Bu esnada AB, Çin’i kategorik olarak sınıflandırma yoluna gitmiş ve Çin’i şöyle tanımlamıştır:

*.Ortak hedeflerde müzakere ortağı,

*.Çıkarların dengelenmesinde ekonomik rekabet ülkesi ve

*.Alternatif yönetişim sahasında ise sistemsel rakip.

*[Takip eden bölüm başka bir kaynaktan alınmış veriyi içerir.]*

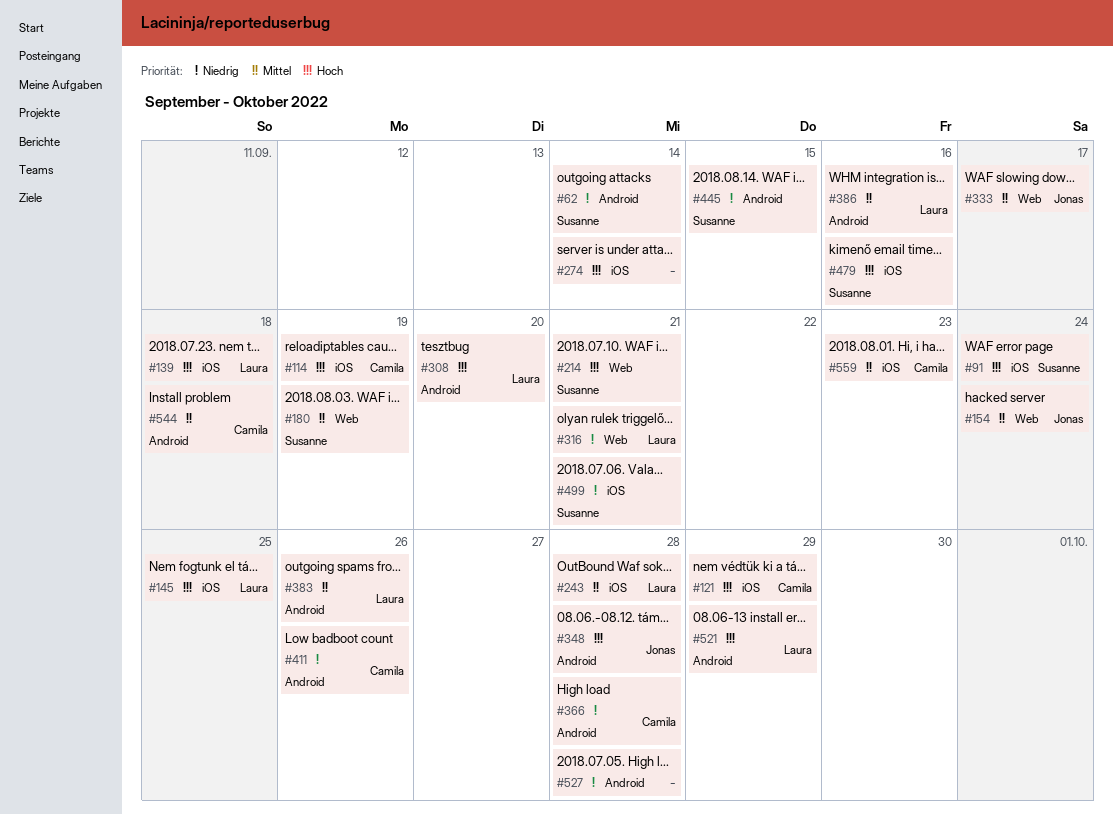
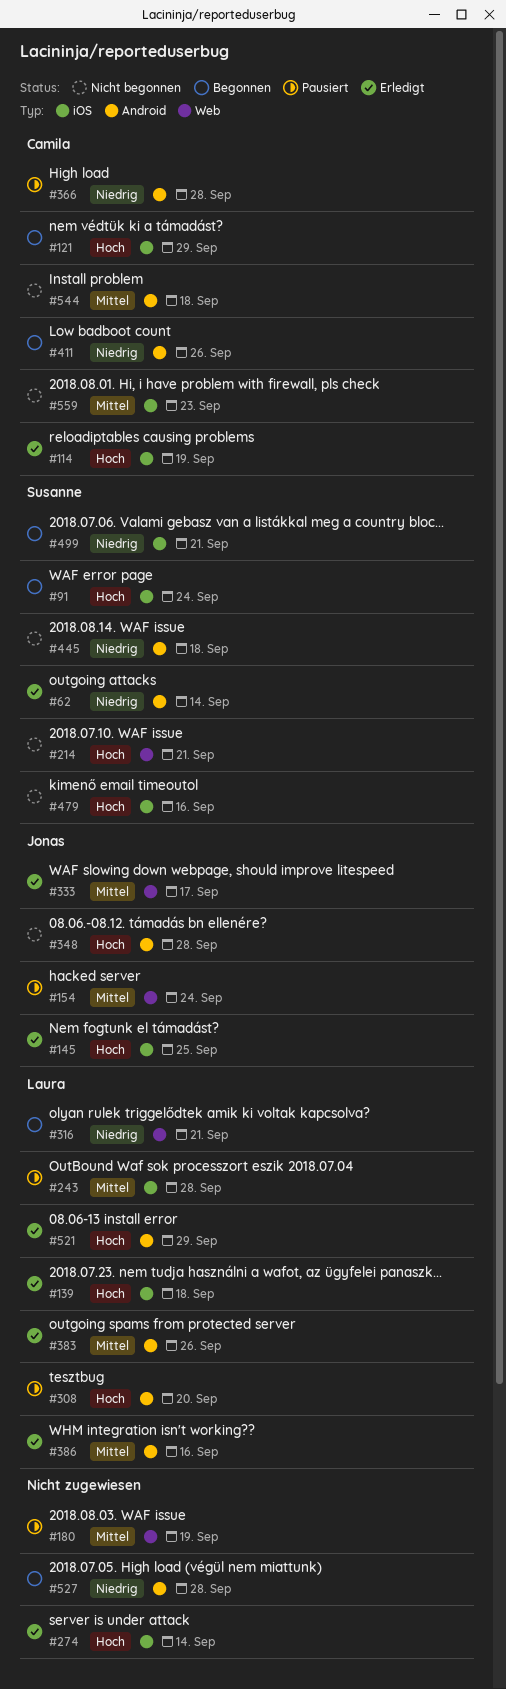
#145, owner: Laura -> Jonas
#180, owner: Susanne -> none
#445, due: Sep 15 -> Sep 18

CAI Anlaşması ABD’nin 20 Ocak 2021’de Beyaz Saray’a geçmesi beklenen Joe Biden için bir rehber niteliğinde olabilir mi? Bilindiği gibi Biden seçim kampanyalarında müttefiklerle işbirliği yoluyla sorunları çözme stratejisini belirlemişti. Ancak yine de ABD açısından Çin “düşman” statüsünde olmaya devam edeceğinden, ekonomik olarak AB’den farklı çizgilerde sürecin geliştirilmesi yolunu işaret etmektedir. Çünkü ABD, Çin ile ilişkilerinde; jeostratejik meseleleri, küresel güvenliği ve silahlanma programlarını da dikkate almaktadır. Bu durumda ABD, AB ile Çin arasında varılan anlaşmayı dikkatlice inceleyecektir. Örneğin ABD tarafından Çin’e karşı AB ile konu edilebileceği, silah ambargosu ve Asya Altyapı Yatırım Bankası (AIIB) konusu vardır. Ancak bu kez de Brexit ile AB’den ayrılan İngiltere faktörü devreye girecektir. Hatırlanacağı üzere Çin 2014 yılında Avrupa ülkelerine AIIB’na kurucu üyelik teklif etmişti, özellikle İngiltere ve diğer 13 Avrupa ülkesi Obama yönetiminin baskısına rağmen buraya üye olmuşlardı. Şimdi Transatlantik boyutunda bu gibi konular yeniden tartışılacaktır. İşte ABD, bu noktada istemediği konularla ilgili AB ülkelerinden her birine ayrı ayrı yaklaşarak, AB’nin anlaşmayı uygulamasına etki edebilir. Zira CAI Anlaşması’nın AB üyesi ülkelerin her biri tarafından ayrıca kabul görmesi gerekmektedir. Bu durumda AB’nin başat aktörleri Almanya ve Fransa’nın karşı karşıya gelmesi beklenebilir.

Bu haliyle bile varılan AB-Çin Kapsamlı Yatırım Prensip Anlaşması liberalleşme, jeo-stratejik ve stratejik yönleriyle çok önemlidir. Bunun getireceği küresel etkileri merakla takip edeceğiz.